Saved data entries
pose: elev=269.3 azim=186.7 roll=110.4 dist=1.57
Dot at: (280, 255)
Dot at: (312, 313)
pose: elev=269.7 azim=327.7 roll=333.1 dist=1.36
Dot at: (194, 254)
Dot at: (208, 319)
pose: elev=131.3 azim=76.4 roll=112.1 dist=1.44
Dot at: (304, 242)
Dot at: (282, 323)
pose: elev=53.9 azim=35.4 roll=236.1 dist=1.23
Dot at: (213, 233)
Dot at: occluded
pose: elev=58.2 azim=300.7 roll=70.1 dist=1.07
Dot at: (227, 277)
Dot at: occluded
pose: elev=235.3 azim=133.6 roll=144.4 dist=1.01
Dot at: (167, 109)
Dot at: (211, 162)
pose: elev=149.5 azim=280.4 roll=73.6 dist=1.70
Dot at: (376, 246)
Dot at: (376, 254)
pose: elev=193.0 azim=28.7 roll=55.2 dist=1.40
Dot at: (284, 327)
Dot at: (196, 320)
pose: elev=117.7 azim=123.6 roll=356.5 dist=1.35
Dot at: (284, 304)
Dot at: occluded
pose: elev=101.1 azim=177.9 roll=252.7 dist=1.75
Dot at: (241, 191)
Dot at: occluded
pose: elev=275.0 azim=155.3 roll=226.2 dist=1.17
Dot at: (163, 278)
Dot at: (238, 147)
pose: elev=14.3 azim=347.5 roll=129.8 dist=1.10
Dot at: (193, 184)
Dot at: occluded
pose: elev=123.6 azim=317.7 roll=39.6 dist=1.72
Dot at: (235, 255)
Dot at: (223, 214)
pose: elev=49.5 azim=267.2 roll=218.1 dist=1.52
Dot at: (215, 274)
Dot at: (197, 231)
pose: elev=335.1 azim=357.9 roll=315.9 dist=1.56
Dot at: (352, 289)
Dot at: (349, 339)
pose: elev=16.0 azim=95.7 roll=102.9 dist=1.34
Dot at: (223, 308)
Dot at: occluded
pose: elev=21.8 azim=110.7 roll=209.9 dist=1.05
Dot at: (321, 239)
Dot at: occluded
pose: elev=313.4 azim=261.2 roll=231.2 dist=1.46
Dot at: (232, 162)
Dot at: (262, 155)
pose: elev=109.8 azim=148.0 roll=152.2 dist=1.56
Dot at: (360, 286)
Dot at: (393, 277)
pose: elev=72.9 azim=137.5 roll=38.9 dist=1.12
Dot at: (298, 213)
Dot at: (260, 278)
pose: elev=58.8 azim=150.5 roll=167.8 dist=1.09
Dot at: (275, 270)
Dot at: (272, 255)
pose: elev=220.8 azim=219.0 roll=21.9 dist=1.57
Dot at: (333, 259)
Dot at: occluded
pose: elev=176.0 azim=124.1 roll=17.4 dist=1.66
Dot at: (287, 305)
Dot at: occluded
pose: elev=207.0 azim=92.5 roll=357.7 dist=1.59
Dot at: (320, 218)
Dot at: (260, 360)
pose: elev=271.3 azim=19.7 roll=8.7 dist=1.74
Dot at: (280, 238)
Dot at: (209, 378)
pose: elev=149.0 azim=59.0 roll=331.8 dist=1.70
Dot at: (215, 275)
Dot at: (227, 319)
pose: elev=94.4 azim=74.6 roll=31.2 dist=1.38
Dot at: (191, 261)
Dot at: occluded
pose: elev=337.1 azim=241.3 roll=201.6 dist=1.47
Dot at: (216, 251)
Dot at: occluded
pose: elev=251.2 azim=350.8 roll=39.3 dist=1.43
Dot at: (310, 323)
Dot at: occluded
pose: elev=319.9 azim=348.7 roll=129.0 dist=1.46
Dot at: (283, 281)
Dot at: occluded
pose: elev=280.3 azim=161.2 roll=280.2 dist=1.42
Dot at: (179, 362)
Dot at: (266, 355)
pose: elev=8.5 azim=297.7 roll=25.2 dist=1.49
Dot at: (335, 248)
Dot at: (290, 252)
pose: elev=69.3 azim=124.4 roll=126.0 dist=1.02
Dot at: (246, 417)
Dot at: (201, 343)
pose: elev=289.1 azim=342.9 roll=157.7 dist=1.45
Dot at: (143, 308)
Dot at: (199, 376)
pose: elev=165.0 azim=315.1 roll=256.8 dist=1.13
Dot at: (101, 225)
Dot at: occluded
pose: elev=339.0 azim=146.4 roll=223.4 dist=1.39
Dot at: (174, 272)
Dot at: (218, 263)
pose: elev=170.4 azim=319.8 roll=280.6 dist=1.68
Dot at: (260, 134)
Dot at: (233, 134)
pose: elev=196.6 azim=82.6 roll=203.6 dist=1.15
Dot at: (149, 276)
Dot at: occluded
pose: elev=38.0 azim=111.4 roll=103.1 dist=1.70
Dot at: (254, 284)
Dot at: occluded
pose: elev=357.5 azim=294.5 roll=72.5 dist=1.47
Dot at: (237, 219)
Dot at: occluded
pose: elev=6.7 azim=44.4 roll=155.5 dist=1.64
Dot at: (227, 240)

- **Given exercise**: Retype the lines above word for word, starting with the line containing "pose: elev=38.0 azim=111.4" and continuing through the end of the entries.

- **Task answer**:
pose: elev=38.0 azim=111.4 roll=103.1 dist=1.70
Dot at: (254, 284)
Dot at: occluded
pose: elev=357.5 azim=294.5 roll=72.5 dist=1.47
Dot at: (237, 219)
Dot at: occluded
pose: elev=6.7 azim=44.4 roll=155.5 dist=1.64
Dot at: (227, 240)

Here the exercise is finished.